For its part, the Bank of Japan hopes that its hawkish tone will lead to a relatively stronger currency that will make imports such as crude oil and natural gas cheaper in the country. Also, the Bank of Japan’s interest rate hike is important because other global central banks have either started or are considering cutting interest rates. In Europe, the European Central Bank has already cut interest rates from 4.50% to 4.25%.
Similarly, the Bank of England cut interest rates by 0.25% at its last meeting, while the Federal Reserve hinted that it would cut them in September.
Moreover, the Japanese Yen appreciated as hedge funds and other speculators turned bullish for the first time since 2021. In its latest Commitment of Traders report, the Commodity Futures Trading Commission said that net long positions by speculators such as hedge funds moved to 23,000 a week earlier. These funds had been very negative on the Japanese Yen, with the Commitment of Traders figure falling to a negative 184,000 in July.
Jackson Hole Symposium
Friday was an important day for the USD/JPY pair because Jerome Powell delivered a speech at the Jackson Hole Symposium, an annual gathering of central bank governors and economists. With no Federal Open Market Committee (FOMC) meeting this month, this meeting will be the main platform for Powell to provide hints on what to expect. The speech will come a day after the FOMC released its minutes, which showed that some members of the committee considered cutting interest rates at the last meeting.

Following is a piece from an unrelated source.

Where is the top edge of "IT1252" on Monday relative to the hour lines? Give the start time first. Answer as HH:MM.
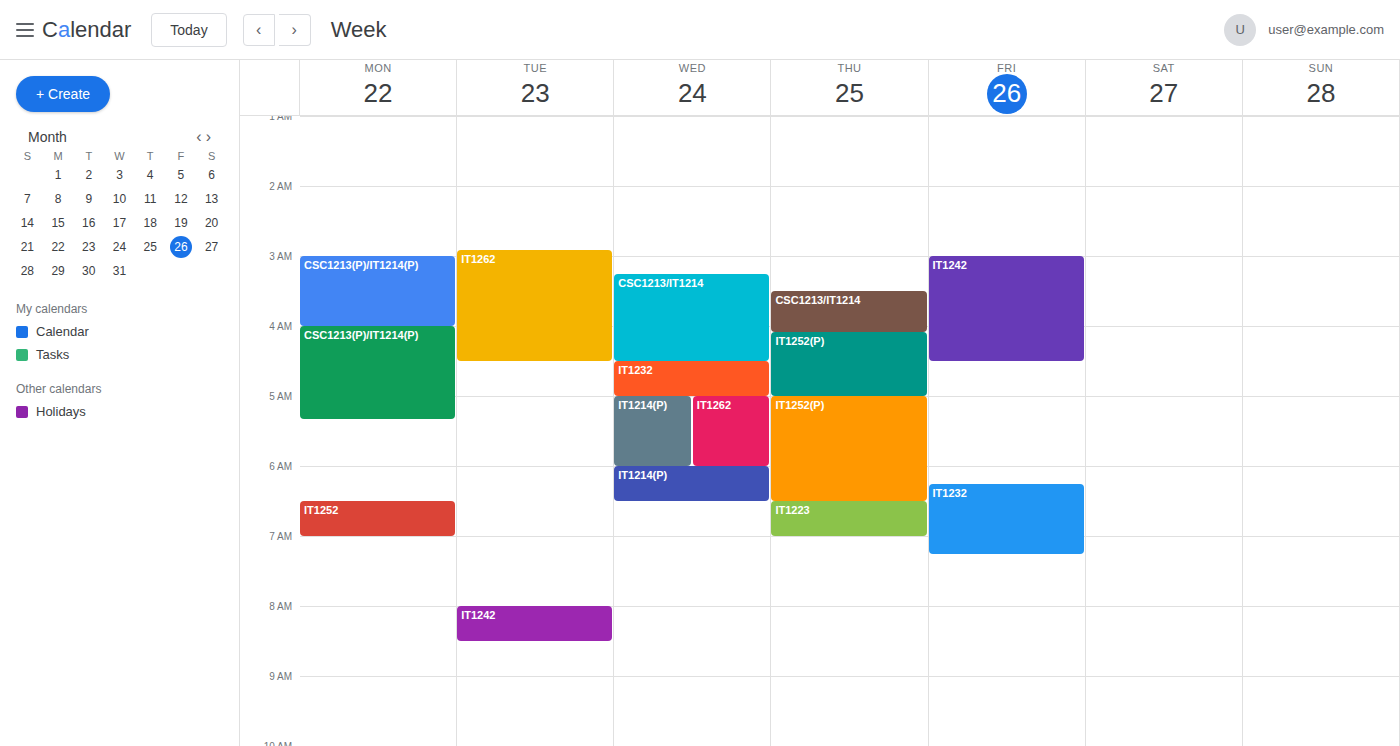
06:30 -- halfway between the 06:00 and 07:00 lines.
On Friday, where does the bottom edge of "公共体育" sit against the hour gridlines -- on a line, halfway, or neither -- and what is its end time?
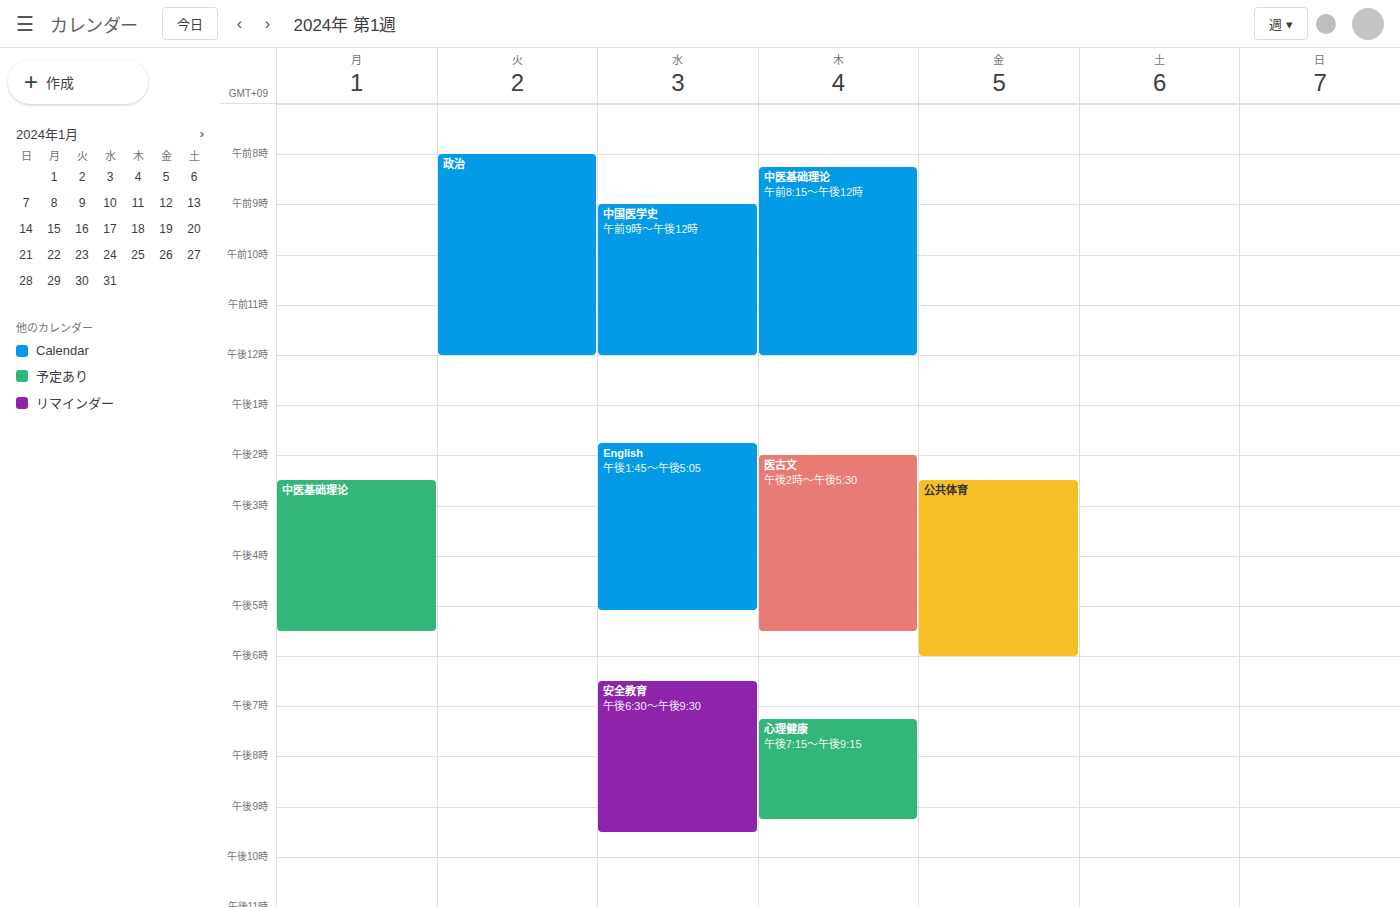
6:00 PM -- exactly on the 6 PM line.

Also, it will come after the Bureau of Labor Statistics revised up nonfarm payrolls (NFP) for the 12 months through May by more than 818,000, the largest number since 2009. The figures suggest the Labor market was weaker than expected and the unemployment rate could be higher than the current 4.3%. As such, the base case among many analysts is that Powell will signal a rate cut in September. While some analysts expect a large 0.50% cut, most believe the bank will cut by 0.25%. It is also likely to deliver at least two more cuts by the end of the year.
The Fed’s view was supported by the energy sector, with Brent and West Texas Intermediate (WTI) prices falling to $77.3 and $73, respectively. As a result, gasoline prices fell to their lowest level in more than 6 months, which means that inflation could continue to decline. Therefore, the Fed’s rate cuts, and the Bank of Japan’s rate hikes have narrowed the interest rate differential between the two countries. Thus, this differential could continue to narrow if the Bank of Japan continues to raise interest rates at its next meeting on September 20.
For a long time, the interest rate differential between the two countries has led to a risk-free carry trade opportunity that is now starting to ease.
Top Forex Brokers
USD/JPY Technical Analysis and Expectations Today
The USD/JPY exchange rate has been in a strong sell-off in the past few months. During this period, it has declined from its year-to-date high of 161.83 to 146. It is worth noting that the pair is about to form a death cross where the 200-day and 50-day moving averages are crossing each other and the US Dollar Index (DXY) is intensifying its decline. Technically, the MACD indicator has remained below the neutral point but is pointing up. Similarly, the Relative Strength Index (RSI) has moved slightly above the oversold level. Therefore, the USD/JPY pair is likely to continue to decline, with the next target to watch being this month’s low at 141.65 followed by the support at 140.00, its low point from December last year.